- EXERCISE INSTRUCTIONS -
Set down all the lines below, each one exactly as shown.

-- PROVIDED RECORDS follows --

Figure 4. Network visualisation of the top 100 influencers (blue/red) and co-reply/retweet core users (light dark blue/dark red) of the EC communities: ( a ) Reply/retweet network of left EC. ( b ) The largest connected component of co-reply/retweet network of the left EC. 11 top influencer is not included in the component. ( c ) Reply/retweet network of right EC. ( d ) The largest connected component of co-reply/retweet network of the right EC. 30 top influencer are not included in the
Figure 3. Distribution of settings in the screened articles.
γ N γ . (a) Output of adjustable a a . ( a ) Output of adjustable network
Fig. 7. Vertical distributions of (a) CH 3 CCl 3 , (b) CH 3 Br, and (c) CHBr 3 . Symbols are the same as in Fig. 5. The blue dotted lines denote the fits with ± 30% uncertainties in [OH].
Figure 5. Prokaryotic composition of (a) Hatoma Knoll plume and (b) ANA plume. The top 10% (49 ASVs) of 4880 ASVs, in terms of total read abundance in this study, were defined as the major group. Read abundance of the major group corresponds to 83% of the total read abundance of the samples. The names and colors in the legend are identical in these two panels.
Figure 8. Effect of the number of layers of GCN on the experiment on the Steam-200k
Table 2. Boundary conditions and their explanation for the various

-- PROVIDED RECORDS concluded --

- OUTPUT FOR THIS TASK -
Figure 4. Network visualisation of the top 100 influencers (blue/red) and co-reply/retweet core users (light dark blue/dark red) of the EC communities: ( a ) Reply/retweet network of left EC. ( b ) The largest connected component of co-reply/retweet network of the left EC. 11 top influencer is not included in the component. ( c ) Reply/retweet network of right EC. ( d ) The largest connected component of co-reply/retweet network of the right EC. 30 top influencer are not included in the
Figure 3. Distribution of settings in the screened articles.
γ N γ . (a) Output of adjustable a a . ( a ) Output of adjustable network
Fig. 7. Vertical distributions of (a) CH 3 CCl 3 , (b) CH 3 Br, and (c) CHBr 3 . Symbols are the same as in Fig. 5. The blue dotted lines denote the fits with ± 30% uncertainties in [OH].
Figure 5. Prokaryotic composition of (a) Hatoma Knoll plume and (b) ANA plume. The top 10% (49 ASVs) of 4880 ASVs, in terms of total read abundance in this study, were defined as the major group. Read abundance of the major group corresponds to 83% of the total read abundance of the samples. The names and colors in the legend are identical in these two panels.
Figure 8. Effect of the number of layers of GCN on the experiment on the Steam-200k
Table 2. Boundary conditions and their explanation for the various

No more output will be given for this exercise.